Tomorrow Jim begins chemotherapy. He had a port installed above his clavicle on Tuesday, had a “chemo education” briefing today, and I picked up anti-nausea drugs this afternoon. It’s almost as though we are going on a long trip, perhaps a nice boat trip where Jim might get seasick, except that Jim is embarking on a six-month treatment for colon cancer. We’ve come down off the high of finding out that the cancer hadn’t spread to other internal organs, and are now facing a long winter’s slog through twelve treatments. There has been an air of unreality to this all along, because Jim hasn’t actually been sick. The tumor is removed, and the doctor pronounced him “almost cancer free.” That’s a big “almost! ” There is a palpable sense of friends and family saying goodbye as we leave on this journey. I say “we” because I now appreciate the impact a cancer diagnosis has on partners and families. An asteroid has crashed into our little planet, and we’re not quite sure where we are. Jim works in the evening at the library, and so tonight I prepared food for his supper tomorrow, though whether he will be horribly sick, a little bit sick, or fine, we don’t know. So I baked a small loaf of banana bread, and have made chicken baked with rosemary, rice cooked in broth, and assembled green salad ingredients. Provisions.
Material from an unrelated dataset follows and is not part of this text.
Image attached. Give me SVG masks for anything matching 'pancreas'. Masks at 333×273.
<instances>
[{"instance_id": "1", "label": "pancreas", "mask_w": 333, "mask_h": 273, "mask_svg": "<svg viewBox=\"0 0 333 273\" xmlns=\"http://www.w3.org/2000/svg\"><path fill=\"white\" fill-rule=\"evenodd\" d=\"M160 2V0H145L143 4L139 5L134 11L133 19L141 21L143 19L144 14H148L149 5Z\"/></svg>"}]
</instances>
And I am thinking about something strange that has happened in the past month–as well as having some of the most horrible moments of our lives, we have had some of the most wonderful, because this is when you realize how much you love and are loved, and in many ways, I feel as happy as I have ever been.
I usually cry during church, though I’m not totally sure why. Something about being in a merciful, human place . . . I made it through this Sunday’s service without a tear, but when our pastor talked about letting go of fear and trusting in God’s love, I began to cry. Can we do this? Being freed from fear and moving to trust, may be the most difficult part of this journey.